Removed 2 rows containing non-finite outside the scale range (`stat_smooth()`).
Warning: The following aesthetics were dropped during statistical transformation:
colour.
ℹ This can happen when ggplot fails to infer the correct grouping structure in
the data.
ℹ Did you forget to specify a `group` aesthetic or to convert a numerical
variable into a factor?
Warning: Removed 2 rows containing missing values or values outside the scale range
(`geom_point()`).
Create a Correlation Value Between Richter Scale and Deaths
cor(earthc$richter, earthc$deaths)
[1] 0.1589805
Shows a very weak correlation between The Richter Scale and Deaths
fit1 <-lm(richter ~ deaths, data = earthc)summary(fit1)
Call:
lm(formula = richter ~ deaths, data = earthc)
Residuals:
Min 1Q Median 3Q Max
-1.4570 -0.3402 -0.0374 0.3586 2.3592
Coefficients:
Estimate Std. Error t value Pr(>|t|)
(Intercept) 7.1382677 0.0675391 105.691 <2e-16 ***
deaths 0.0015592 0.0009069 1.719 0.0883 .
---
Signif. codes: 0 '***' 0.001 '**' 0.01 '*' 0.05 '.' 0.1 ' ' 1
Residual standard error: 0.7058 on 114 degrees of freedom
Multiple R-squared: 0.02527, Adjusted R-squared: 0.01672
F-statistic: 2.956 on 1 and 114 DF, p-value: 0.08827
Write the Correlation Equation
The equation for Richter = .0016(Deaths) + 7.14
Explain the P value and R-squared value in relation to this model
The pvalue to the right of deaths is .0883 and has no asterics and is not a meaningful variable to the rise Richter Scale.
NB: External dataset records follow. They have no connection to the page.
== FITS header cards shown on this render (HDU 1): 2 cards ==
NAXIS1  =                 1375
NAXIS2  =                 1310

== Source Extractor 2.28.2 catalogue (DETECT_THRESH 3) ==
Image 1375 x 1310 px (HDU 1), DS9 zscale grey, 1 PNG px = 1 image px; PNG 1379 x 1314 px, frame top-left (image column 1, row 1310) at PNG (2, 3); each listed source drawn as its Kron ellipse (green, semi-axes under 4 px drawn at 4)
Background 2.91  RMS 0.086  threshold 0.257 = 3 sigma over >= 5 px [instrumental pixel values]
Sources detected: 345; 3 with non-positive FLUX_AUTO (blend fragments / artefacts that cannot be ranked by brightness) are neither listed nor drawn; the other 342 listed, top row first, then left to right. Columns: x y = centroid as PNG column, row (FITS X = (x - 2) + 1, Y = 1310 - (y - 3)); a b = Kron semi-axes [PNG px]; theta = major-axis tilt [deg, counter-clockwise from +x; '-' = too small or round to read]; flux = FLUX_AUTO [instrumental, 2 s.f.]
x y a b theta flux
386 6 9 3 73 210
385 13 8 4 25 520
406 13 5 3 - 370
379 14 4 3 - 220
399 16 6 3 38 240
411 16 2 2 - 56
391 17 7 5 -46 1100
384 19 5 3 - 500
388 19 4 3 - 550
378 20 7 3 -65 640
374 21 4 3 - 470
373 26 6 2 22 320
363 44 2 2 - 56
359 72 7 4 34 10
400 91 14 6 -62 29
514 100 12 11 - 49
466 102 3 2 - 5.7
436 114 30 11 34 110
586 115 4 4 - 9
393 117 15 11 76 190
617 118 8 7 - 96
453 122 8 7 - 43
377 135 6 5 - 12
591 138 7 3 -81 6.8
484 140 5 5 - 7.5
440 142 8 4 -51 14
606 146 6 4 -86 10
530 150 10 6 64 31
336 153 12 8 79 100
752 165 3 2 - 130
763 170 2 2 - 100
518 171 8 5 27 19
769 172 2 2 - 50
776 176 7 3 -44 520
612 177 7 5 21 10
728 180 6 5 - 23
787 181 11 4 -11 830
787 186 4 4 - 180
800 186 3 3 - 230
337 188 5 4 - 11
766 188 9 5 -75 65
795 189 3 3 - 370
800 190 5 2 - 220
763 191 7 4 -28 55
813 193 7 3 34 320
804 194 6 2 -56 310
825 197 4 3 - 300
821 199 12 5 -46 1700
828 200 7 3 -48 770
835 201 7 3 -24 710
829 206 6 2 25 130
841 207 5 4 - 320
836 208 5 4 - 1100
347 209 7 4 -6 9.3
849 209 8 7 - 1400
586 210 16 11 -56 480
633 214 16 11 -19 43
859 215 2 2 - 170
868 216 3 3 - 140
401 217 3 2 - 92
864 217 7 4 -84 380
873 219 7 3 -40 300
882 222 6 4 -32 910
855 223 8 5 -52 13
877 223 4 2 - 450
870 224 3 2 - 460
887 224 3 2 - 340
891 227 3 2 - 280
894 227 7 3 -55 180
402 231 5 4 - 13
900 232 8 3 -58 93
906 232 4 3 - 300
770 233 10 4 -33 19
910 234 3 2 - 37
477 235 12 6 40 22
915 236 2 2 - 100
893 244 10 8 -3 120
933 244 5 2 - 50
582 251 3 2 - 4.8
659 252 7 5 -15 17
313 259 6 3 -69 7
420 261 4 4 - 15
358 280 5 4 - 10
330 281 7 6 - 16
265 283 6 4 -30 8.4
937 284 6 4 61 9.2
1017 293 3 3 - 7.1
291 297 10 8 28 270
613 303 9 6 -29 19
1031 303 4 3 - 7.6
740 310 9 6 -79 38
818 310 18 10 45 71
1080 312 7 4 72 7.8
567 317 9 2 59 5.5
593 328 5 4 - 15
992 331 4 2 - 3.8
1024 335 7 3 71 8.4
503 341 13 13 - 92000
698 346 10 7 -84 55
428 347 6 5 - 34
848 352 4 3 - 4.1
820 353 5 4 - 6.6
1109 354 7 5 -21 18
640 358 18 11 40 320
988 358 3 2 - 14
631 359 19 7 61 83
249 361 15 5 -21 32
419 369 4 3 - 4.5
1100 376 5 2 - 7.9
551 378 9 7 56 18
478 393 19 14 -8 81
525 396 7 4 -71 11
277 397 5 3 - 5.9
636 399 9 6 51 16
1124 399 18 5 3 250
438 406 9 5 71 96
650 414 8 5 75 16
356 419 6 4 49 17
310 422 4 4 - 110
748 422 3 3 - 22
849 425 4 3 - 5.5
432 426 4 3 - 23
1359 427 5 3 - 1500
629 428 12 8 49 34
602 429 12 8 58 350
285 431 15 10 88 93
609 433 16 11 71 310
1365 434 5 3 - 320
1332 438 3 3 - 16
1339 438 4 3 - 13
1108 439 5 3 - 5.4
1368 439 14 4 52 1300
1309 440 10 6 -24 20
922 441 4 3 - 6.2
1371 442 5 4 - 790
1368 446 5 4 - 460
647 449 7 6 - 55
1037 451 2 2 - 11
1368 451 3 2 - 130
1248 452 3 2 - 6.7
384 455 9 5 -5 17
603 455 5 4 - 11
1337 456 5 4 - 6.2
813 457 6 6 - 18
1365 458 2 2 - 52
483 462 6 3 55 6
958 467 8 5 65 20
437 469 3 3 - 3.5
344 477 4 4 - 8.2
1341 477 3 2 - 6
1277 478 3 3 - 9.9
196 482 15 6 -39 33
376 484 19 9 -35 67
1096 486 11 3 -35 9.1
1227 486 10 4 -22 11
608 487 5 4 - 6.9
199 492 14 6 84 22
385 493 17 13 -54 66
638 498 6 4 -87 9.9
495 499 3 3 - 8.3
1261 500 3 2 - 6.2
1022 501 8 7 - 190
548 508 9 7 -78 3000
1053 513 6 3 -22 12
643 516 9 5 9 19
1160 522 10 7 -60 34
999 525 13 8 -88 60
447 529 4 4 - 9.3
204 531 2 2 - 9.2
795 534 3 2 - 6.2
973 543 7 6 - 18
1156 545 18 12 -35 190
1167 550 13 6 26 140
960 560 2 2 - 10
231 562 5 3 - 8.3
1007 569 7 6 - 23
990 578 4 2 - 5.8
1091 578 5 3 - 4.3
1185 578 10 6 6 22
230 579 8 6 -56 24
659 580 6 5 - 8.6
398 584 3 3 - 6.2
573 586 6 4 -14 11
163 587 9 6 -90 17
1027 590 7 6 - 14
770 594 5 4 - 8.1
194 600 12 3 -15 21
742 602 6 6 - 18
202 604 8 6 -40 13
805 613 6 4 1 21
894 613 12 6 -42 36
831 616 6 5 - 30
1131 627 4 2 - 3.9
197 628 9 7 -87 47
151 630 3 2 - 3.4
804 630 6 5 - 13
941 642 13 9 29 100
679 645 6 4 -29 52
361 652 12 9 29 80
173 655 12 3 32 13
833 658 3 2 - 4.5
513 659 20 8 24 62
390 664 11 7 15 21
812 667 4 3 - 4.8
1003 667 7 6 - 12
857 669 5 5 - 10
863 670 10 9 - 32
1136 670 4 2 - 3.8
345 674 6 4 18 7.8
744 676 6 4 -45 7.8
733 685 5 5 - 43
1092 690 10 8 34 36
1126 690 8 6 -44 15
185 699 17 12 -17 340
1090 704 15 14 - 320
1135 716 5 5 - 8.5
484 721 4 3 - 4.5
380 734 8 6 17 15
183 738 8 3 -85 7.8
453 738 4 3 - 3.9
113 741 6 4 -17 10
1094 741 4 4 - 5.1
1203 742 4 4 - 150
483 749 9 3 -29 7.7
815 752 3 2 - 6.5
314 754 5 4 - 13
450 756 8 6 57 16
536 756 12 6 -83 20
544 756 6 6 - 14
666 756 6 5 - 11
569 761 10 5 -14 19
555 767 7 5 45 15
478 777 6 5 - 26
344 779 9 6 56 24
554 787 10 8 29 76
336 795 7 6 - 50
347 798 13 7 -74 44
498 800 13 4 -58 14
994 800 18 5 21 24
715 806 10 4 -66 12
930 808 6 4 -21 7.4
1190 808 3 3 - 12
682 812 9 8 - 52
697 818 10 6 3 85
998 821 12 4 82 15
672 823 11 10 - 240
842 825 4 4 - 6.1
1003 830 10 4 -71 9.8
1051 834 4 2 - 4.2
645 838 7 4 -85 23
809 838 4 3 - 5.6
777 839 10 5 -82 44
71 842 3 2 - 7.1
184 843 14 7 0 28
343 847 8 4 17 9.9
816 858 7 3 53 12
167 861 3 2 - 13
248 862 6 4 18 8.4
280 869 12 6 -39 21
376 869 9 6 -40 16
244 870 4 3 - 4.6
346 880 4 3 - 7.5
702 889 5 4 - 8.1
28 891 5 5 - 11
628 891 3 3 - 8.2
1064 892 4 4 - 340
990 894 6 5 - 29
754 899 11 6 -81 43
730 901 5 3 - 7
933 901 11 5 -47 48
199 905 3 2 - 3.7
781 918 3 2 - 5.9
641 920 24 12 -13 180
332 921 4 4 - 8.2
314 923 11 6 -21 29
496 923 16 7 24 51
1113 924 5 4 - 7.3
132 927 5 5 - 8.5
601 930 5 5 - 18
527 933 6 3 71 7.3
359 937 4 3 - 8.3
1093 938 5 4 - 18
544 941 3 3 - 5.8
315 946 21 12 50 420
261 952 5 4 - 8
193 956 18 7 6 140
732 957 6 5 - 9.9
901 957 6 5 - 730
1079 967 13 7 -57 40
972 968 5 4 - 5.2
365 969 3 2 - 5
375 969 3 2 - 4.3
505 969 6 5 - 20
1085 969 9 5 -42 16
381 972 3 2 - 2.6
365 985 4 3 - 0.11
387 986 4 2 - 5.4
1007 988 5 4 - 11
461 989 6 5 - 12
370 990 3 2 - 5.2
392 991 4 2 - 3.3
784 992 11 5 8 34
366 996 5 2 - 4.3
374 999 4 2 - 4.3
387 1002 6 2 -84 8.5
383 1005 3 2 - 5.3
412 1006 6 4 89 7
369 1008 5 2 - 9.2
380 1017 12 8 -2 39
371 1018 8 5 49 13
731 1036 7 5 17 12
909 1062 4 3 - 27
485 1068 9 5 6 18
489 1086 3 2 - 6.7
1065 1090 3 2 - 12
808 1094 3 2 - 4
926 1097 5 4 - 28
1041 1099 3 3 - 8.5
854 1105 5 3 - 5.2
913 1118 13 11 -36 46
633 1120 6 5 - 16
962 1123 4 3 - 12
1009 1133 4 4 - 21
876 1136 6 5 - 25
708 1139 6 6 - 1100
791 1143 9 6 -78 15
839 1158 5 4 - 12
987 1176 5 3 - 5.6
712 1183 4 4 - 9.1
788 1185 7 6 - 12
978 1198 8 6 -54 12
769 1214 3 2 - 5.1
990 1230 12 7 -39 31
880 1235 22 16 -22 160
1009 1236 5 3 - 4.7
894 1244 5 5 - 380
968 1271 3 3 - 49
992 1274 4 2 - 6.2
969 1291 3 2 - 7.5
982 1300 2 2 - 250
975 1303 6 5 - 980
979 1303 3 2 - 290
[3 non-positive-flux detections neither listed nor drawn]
Also in looking at the R-squared value, it says that 2.52% of the time, the observations are explained by this model, while 97.48% of the time the data is not explained by this model.
Conclusion
I see very little evidence that says that the Richter Scale Measurement will help determine the number of deaths in a major earthquake. With Richter Scale measurements from 5.5 up to 9.5 the amount of deaths was identified in this data set. If I had to guess, location and strength of infrastructure would be better factors at determining the number of deaths. Also in looking into a few of the bigger earthquakes with higher death totals I found that there was other contributing factors such as floods and land slides. Another factor I found interesting was that there is some controversy on the data in other web sites. Other sources dispute the death tolls of some of the earthquakes. Would need to dive deeper to see if I could find more data to support this data set or or numbers. Also, I would like to see additional variables that would help define the reasons for higher death counts. With better data a better solution might be possible. I also would have liked to add a photo of damage for each point in my visualization. When seeing a picture, it can really give an idea of damage and severity of an earthquakes. Another interesting idea would be if I could add geographical locations to each earthquake. To have a map showing locations and strengths would be interesting. I do know that the borders of the pacific ocean are a popular area for earthquakes to occur.